Version comparison data
──────────

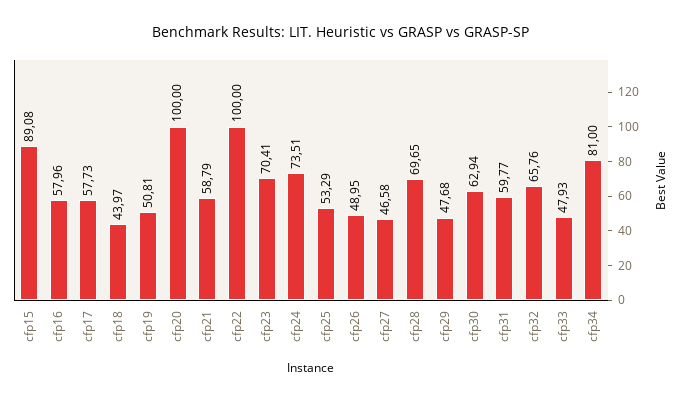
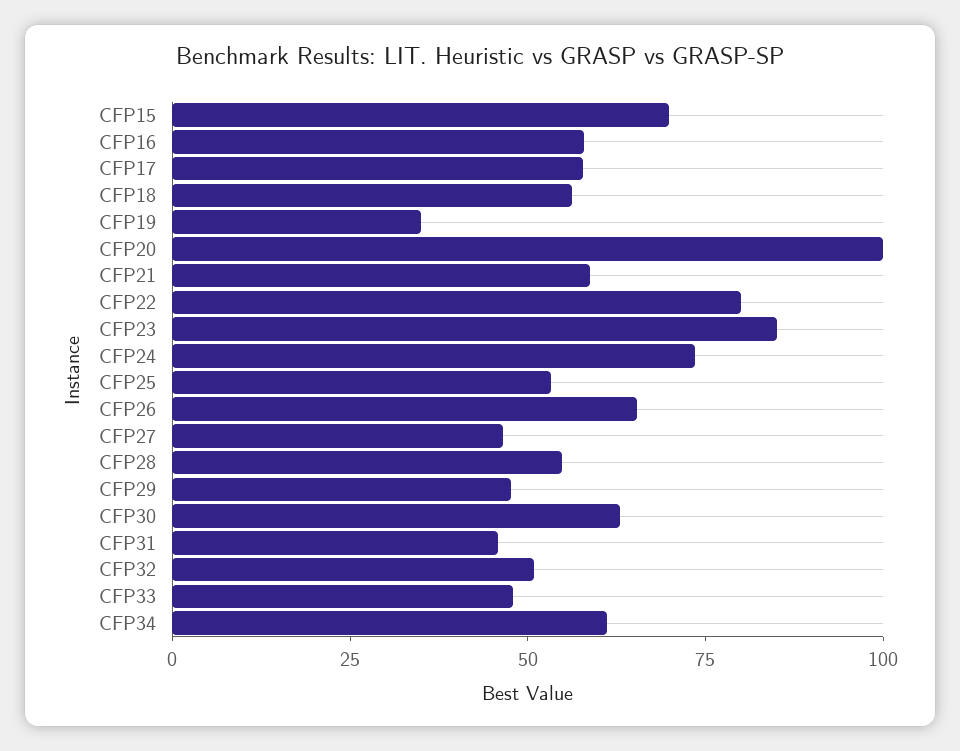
  {
-   "cfp15": 89.08,
+   "cfp15": 70,
    "cfp16": 57.96,
    "cfp17": 57.73,
-   "cfp18": 43.97,
+   "cfp18": 55,
-   "cfp19": 50.81,
+   "cfp19": 35,
    "cfp20": 100,
    "cfp21": 58.79,
-   "cfp22": 100,
+   "cfp22": 80,
-   "cfp23": 70.41,
+   "cfp23": 85,
    "cfp24": 73.51,
    "cfp25": 53.29,
-   "cfp26": 48.95,
+   "cfp26": 65,
    "cfp27": 46.58,
-   "cfp28": 69.65,
+   "cfp28": 55,
    "cfp29": 47.68,
    "cfp30": 62.94,
-   "cfp31": 59.77,
+   "cfp31": 45,
-   "cfp32": 65.76,
+   "cfp32": 50,
    "cfp33": 47.93,
-   "cfp34": 81
+   "cfp34": 60
  }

──────────

Try it: The expected output is each entry given again word for word, with pictures dropped.

Solution:
  {
-   "cfp15": 89.08,
+   "cfp15": 70,
    "cfp16": 57.96,
    "cfp17": 57.73,
-   "cfp18": 43.97,
+   "cfp18": 55,
-   "cfp19": 50.81,
+   "cfp19": 35,
    "cfp20": 100,
    "cfp21": 58.79,
-   "cfp22": 100,
+   "cfp22": 80,
-   "cfp23": 70.41,
+   "cfp23": 85,
    "cfp24": 73.51,
    "cfp25": 53.29,
-   "cfp26": 48.95,
+   "cfp26": 65,
    "cfp27": 46.58,
-   "cfp28": 69.65,
+   "cfp28": 55,
    "cfp29": 47.68,
    "cfp30": 62.94,
-   "cfp31": 59.77,
+   "cfp31": 45,
-   "cfp32": 65.76,
+   "cfp32": 50,
    "cfp33": 47.93,
-   "cfp34": 81
+   "cfp34": 60
  }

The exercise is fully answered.